▸ **Problem details**
Rewrite the passage of the Bamzai biography from "Bamzai graduated from" up to and including "his student life.", changing every "Gold Medal" to "gold medal".

▸ **Text block**

= Prithivi Nath Kaul Bamzai =

Kashmiri scholar and historian

Prithivi Nath Kaul Bamzai (1910–2007) was a Kashmiri scholar and historian who wrote several books on the history of Kashmir and Central Asia.

==Works==
P. N. K. Bamzai was born in 1910 into a Kashmiri Pandit family of scholarly traditions, and received his first lessons in historical research from his father, Anand Koul, who was a pioneer of research on the history and folklore of Kashmir.

Bamzai graduated from the Punjab University with honours in English Literature. During his tenure as a student, he accumulated a series of accomplishments and awards, notable among which were the Lord Chelsford Gold Medal for all-round best graduate and the Suraj Narain Gold Medal for his research on the social and economic condition of Kashmir during his student life.

Bamzai then joined the Kashmir State Information Department as Special Officer. During this period, he was requested by Kashmir's prime minister, Sheikh Abdullah, to research and write a comprehensive history of Kashmir. In 1954, Bamzai joined the Publications Division of the Ministry of Information and Broadcasting, Government of India, as Editor of the Illustrated Kashmir. He went on to serve as Editor of almost every journal published by the Ministry of Information and Broadcasting, and was instrumental in launching the March of India, a journal that recorded the aspirations and advances of newly independent India. Subsequently, he was deputed by the Government of India to work as Adviser to the Government of Ethiopia, where he established the publication wing of the ministry. During this period, he was awarded numerous fellowships and felicitations by several government and non-government organisations for his contribution to Kashmiri history.

Bamzai's articles and papers pertaining to the history of Kashmir have been published in several journals in India and abroad. His books on the subject include A History of Kashmir, which carries a foreword by Jawaharlal Nehru.

Dr R. K. Parmu observed that Bamzai's book lacked historical research and did not separate the historical material from the non-historical content. Sten Widmalm, an academic who specialises in comparative politics, has also expressed reservations, saying that Bamzai's three-volume history of Kashmir is "an important source of information but also contain[s] descriptions of the population that only reproduce the race biology of the 1930s". He also intimates that Bamzai may have re-used or closely copied "formulations" previously published by others. More contemporaneous with publication was a 1965 review in The English Historical Review which noted that A History of Kashmir was the first attempt by anyone to produce a comprehensive study of the region from pre-history to the present day and that it generally succeeded.

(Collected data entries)

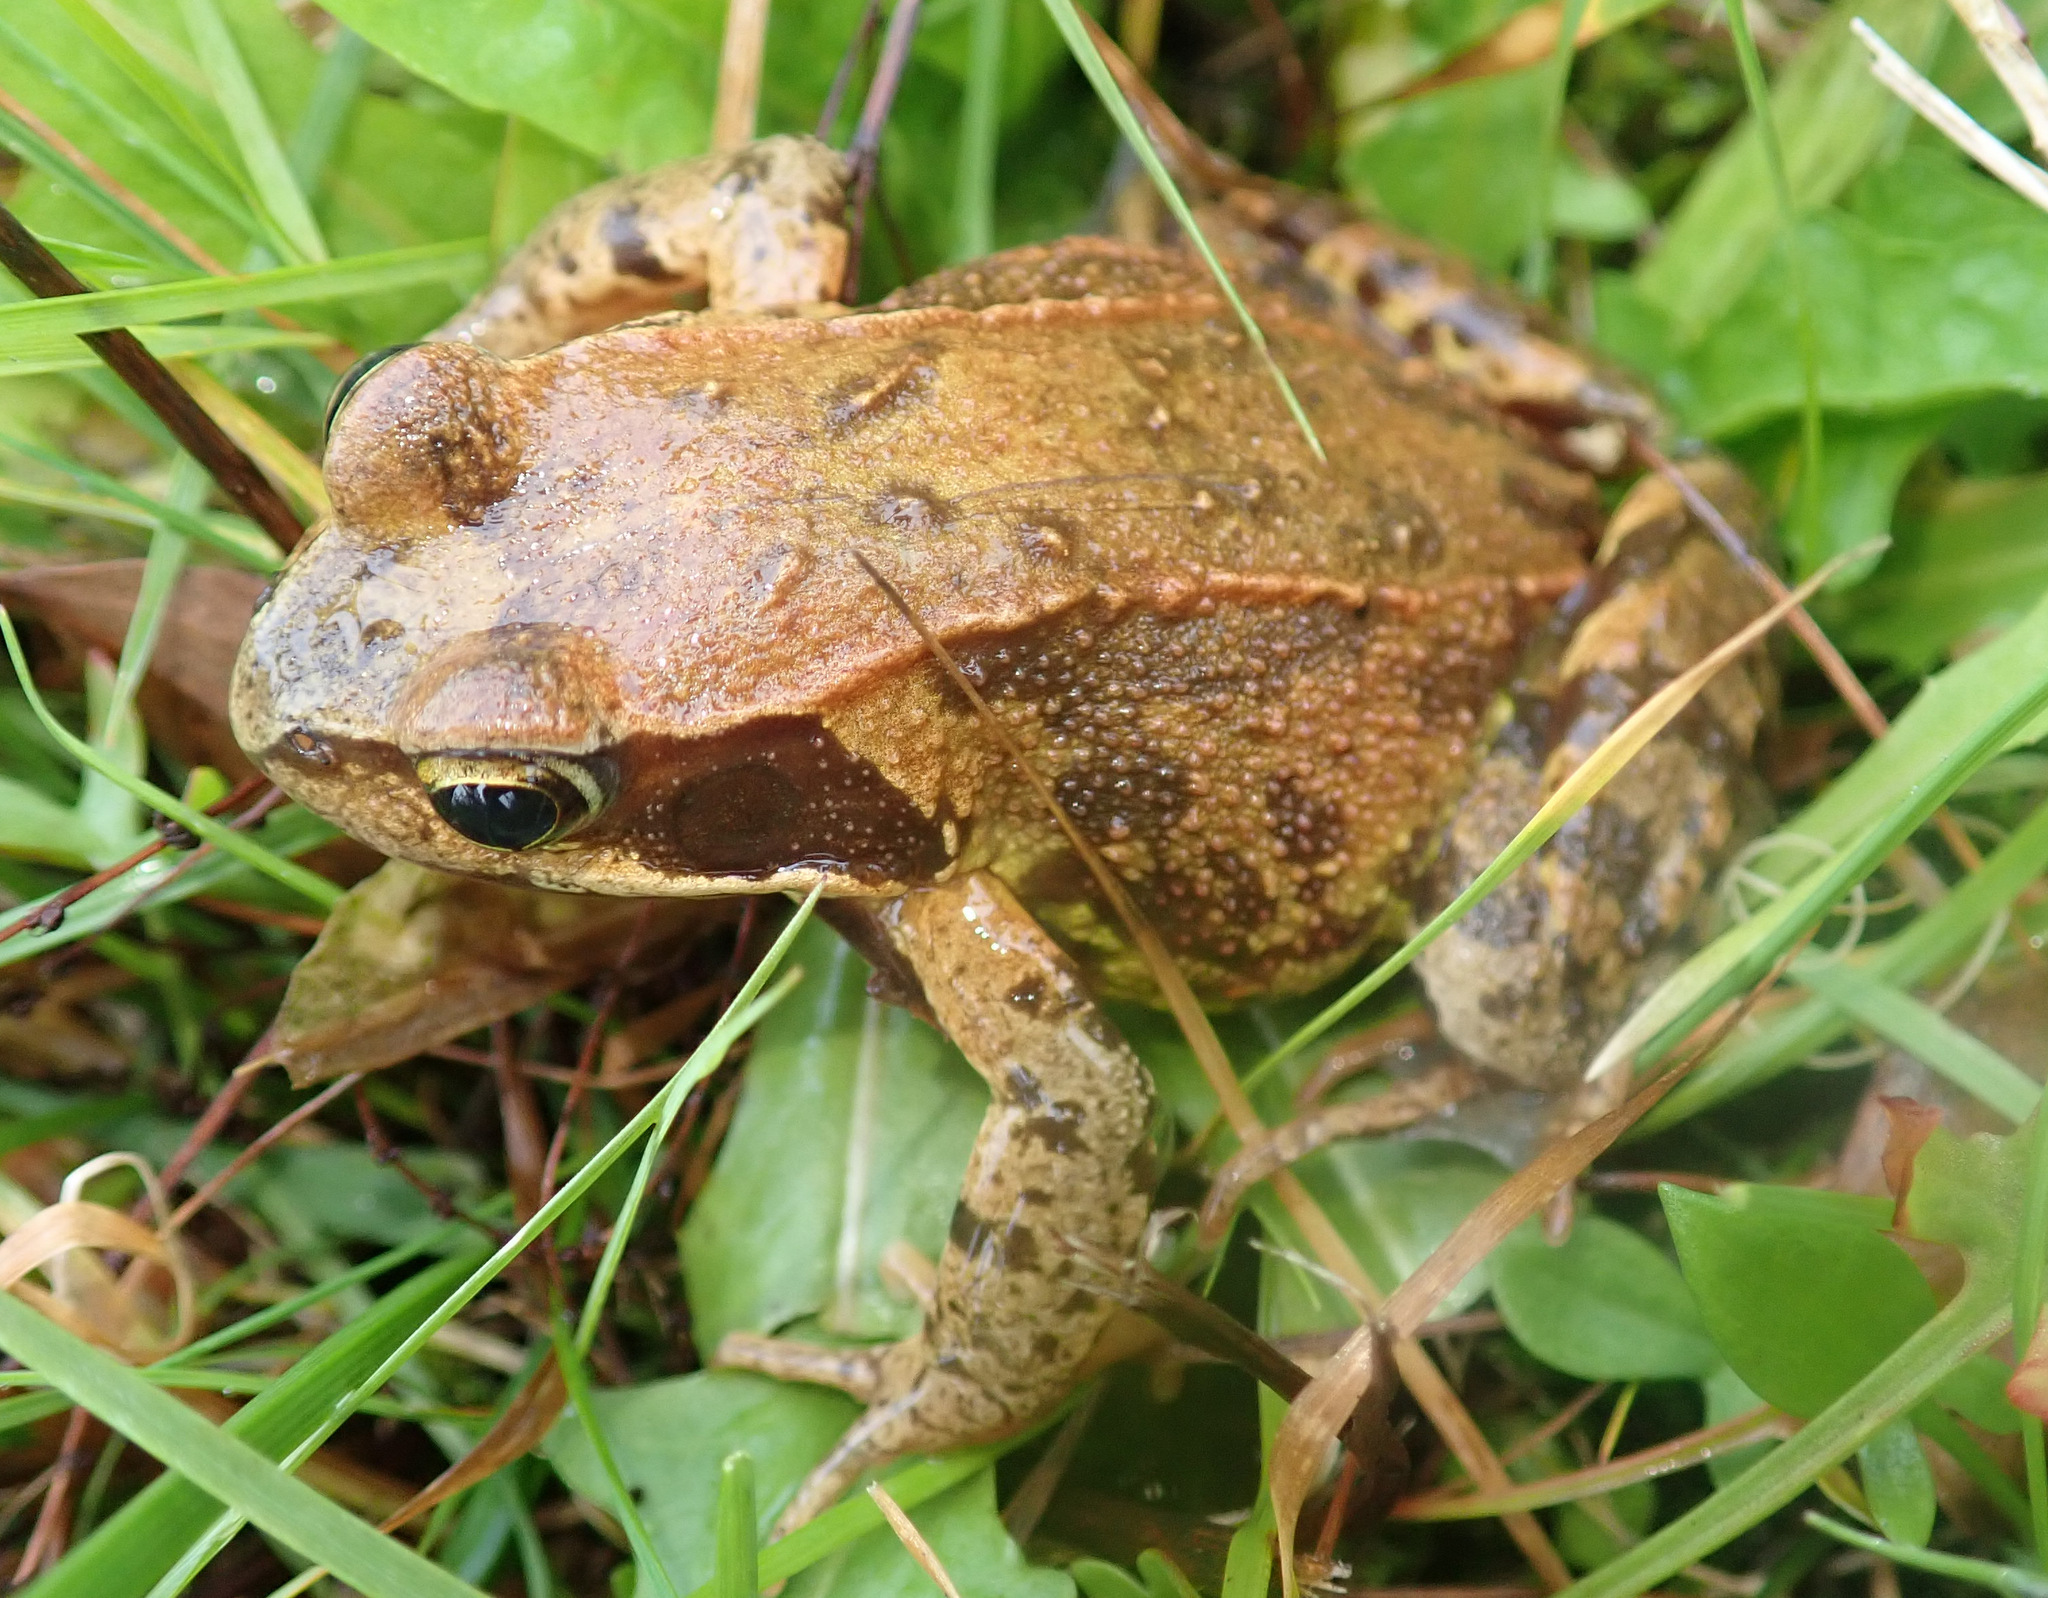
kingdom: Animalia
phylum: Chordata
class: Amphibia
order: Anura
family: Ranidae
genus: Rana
--
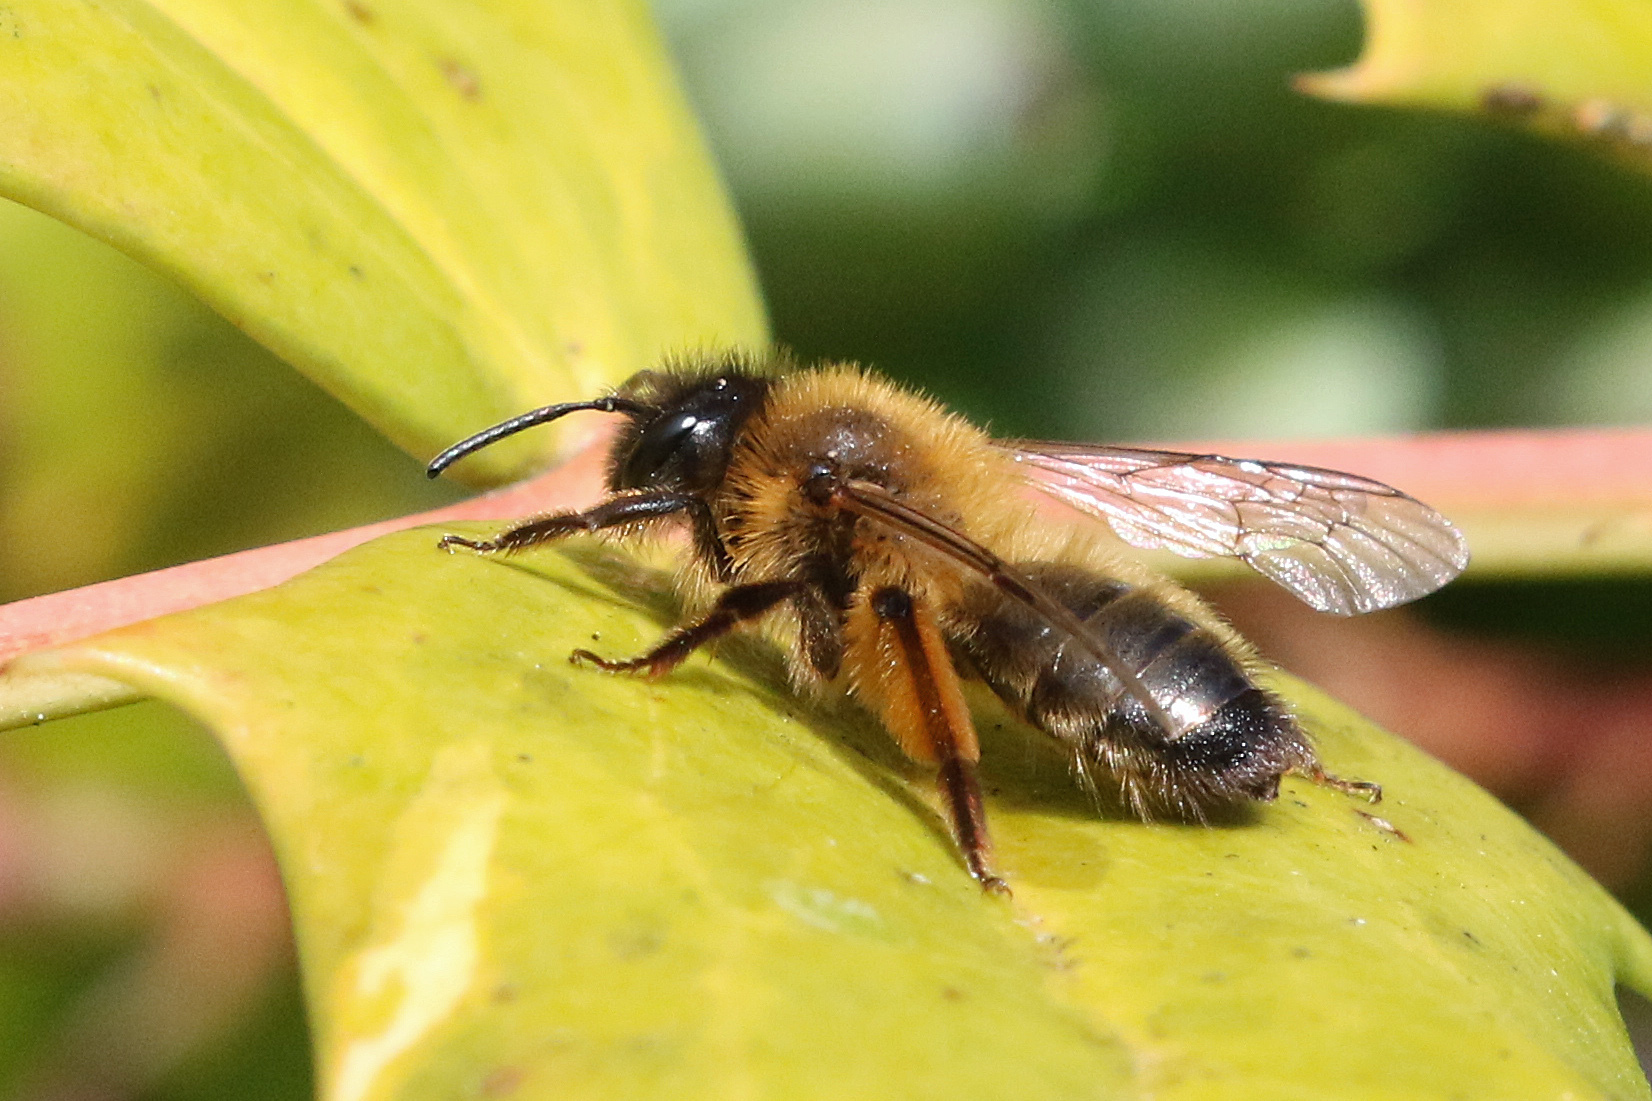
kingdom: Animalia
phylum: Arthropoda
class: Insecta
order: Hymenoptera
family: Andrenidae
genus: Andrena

▸ **Task response**
Bamzai graduated from the Punjab University with honours in English Literature. During his tenure as a student, he accumulated a series of accomplishments and awards, notable among which were the Lord Chelsford gold medal for all-round best graduate and the Suraj Narain gold medal for his research on the social and economic condition of Kashmir during his student life.